EXTRAIT:
○ ○ ○

Avant de verser aux artistes les sommes qui leur reviennent, il faut les collecter. Pas si simple... © BELGAIMAGE

Plus de 650 millions d’euros dorment dans les coffres des sociétés de gestion des droits d’auteur

Laurence Van Ruymbeke
Laurence Van Ruymbeke Journaliste au Vif

Alors que les artistes tirent le diable par la queue, plus de 650 millions d’euros dorment dans les coffres des sociétés de gestion des droits d’auteur. Le travail de celles-ci est certes complexe. Mais en pleine crise sanitaire, l’importance de cette somme interpelle.

A la fin de 2018, quelque 665 millions d’euros étaient logés dans les caisses des 26 sociétés de gestion des droits d’auteur et des droits voisins du pays, selon le dernier rapport annuel disponible du service de contrôle de ces sociétés, logé au sein du SPF Economie. Six de ces 26 sociétés détiennent 83 % de la dette totale et 45 % sont à la charge de la seule Sabam. A l’heure où la crise du coronavirus jette nombre d’artistes dans de graves difficultés financières, ne serait-il pas possible de leur faire profiter au plus vite de cet argent ? Minute, papillon : ce n’est pas si simple.

○ ○ ○

DONNÉES FOURNIES:

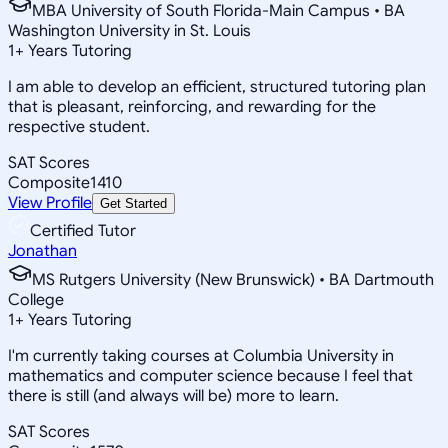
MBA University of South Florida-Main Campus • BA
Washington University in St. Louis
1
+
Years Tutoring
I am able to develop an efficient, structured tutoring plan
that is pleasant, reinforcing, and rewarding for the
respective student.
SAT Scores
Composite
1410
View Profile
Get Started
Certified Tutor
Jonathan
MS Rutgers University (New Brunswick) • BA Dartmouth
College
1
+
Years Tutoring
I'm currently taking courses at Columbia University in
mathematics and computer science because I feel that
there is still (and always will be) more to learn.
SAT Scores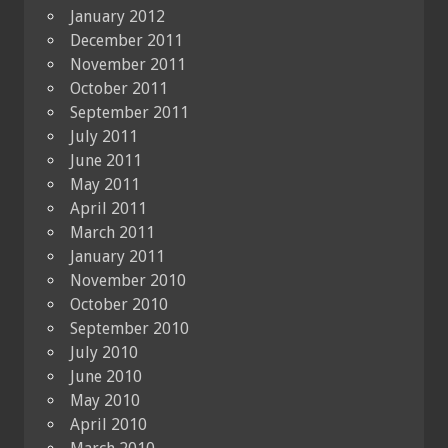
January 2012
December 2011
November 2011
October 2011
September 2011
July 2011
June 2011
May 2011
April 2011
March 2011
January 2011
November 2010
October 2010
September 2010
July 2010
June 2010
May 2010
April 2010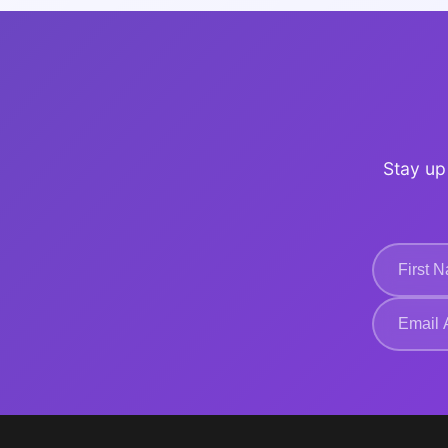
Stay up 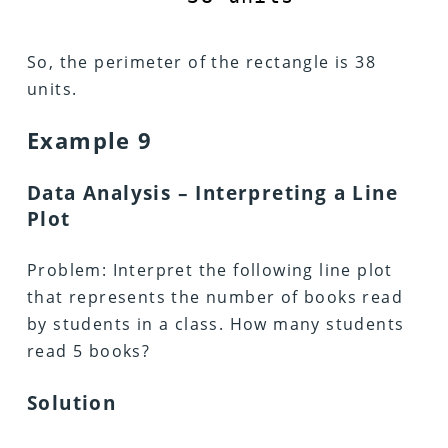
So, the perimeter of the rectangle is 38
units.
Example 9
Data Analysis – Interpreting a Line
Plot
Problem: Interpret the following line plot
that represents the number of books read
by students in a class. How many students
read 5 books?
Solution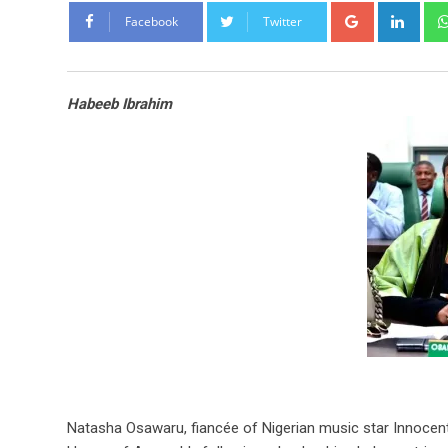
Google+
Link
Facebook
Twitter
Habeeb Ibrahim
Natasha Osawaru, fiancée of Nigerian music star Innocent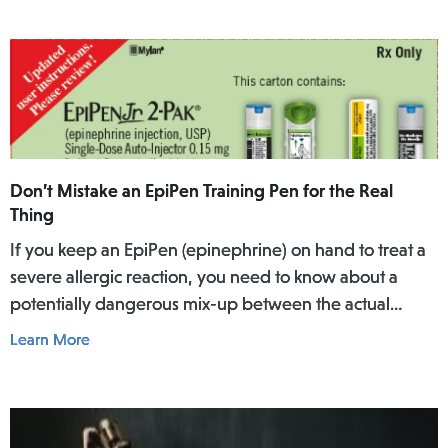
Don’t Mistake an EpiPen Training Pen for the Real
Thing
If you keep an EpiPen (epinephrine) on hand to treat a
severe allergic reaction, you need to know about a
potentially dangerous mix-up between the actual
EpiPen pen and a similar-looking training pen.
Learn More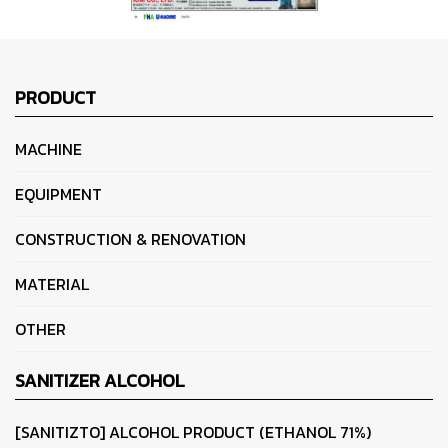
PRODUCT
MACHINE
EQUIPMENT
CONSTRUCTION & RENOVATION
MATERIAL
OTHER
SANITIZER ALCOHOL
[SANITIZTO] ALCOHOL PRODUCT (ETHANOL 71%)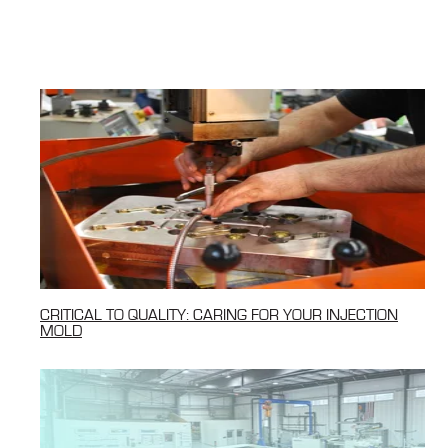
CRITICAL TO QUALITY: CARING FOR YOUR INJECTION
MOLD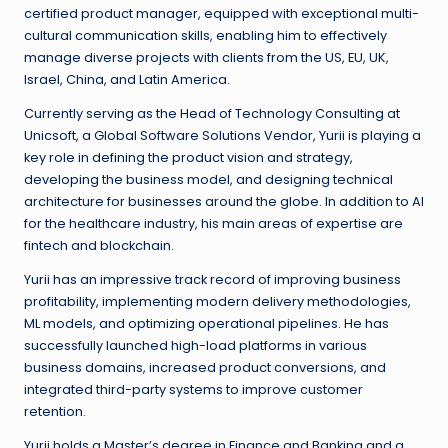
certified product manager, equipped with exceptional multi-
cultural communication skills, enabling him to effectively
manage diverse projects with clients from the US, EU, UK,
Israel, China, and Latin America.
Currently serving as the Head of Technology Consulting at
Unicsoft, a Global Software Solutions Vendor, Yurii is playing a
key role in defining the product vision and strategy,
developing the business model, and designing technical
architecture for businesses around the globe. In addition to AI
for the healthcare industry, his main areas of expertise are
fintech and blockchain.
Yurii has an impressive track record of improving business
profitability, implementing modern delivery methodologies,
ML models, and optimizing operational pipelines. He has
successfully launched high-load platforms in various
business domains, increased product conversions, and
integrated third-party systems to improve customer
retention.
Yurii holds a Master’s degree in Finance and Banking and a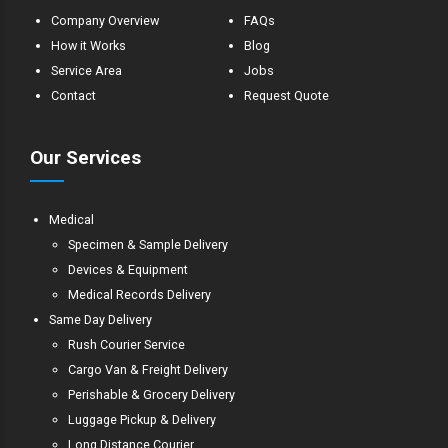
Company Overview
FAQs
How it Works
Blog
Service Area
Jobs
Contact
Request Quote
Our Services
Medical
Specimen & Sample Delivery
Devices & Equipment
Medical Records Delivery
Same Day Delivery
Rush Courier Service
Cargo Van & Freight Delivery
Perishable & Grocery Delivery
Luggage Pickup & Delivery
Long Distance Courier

○ ○ ○

À COMPLÉTER:
1. Reprenez tel quel le passage de l'article sur les droits d'auteur qui s'ouvre sur les mots contenant « A la fin de » et se clôt sur « n’est pas si simple. ».
2. Poursuivez la rédaction de l'article sur les droits d'auteur à partir de sa dernière phrase.

RÉPONSES PAR CONSIGNE:
1.
A la fin de 2018, quelque 665 millions d’euros étaient logés dans les caisses des 26 sociétés de gestion des droits d’auteur et des droits voisins du pays, selon le dernier rapport annuel disponible du service de contrôle de ces sociétés, logé au sein du SPF Economie. Six de ces 26 sociétés détiennent 83 % de la dette totale et 45 % sont à la charge de la seule Sabam. A l’heure où la crise du coronavirus jette nombre d’artistes dans de graves difficultés financières, ne serait-il pas possible de leur faire profiter au plus vite de cet argent ? Minute, papillon : ce n’est pas si simple.

2.
Interrogé, le SPF Economie renvoie la balle au cabinet de la ministre de l’Economie, dès lors qu’il s’agit là  » d’une question politique « .  » Ces droits doivent être distribués par les sociétés de gestion conformément à leurs règlements de répartition, indique-t-on au cabinet. Ce n’est pas de l’argent auquel le gouvernement a droit. Il ne peut donc imposer aux sociétés de droits d’auteur de libérer ces sommes au profit des artistes.  »

Peut-être leur versement pourrait-il toutefois être accéléré ? Le rapport du SPF Economie indique en effet que 64 % des 665 millions de dette totale sont  » payables  » aux ayants droit.  » La raison pour laquelle ces sommes restent dans les sociétés de gestion est que le processus de répartition et de paiement n’est pas encore clôturé « , peut-on y lire. Avant de verser aux artistes la somme qui leur revient pour l’utilisation de leurs oeuvres, les sociétés de gestion de droits doivent en effet collecter cet argent auprès des utilisateurs, les chaînes de radio et de télévision, par exemple, ou les cafés, puis le répartir en fonction de règles complexes.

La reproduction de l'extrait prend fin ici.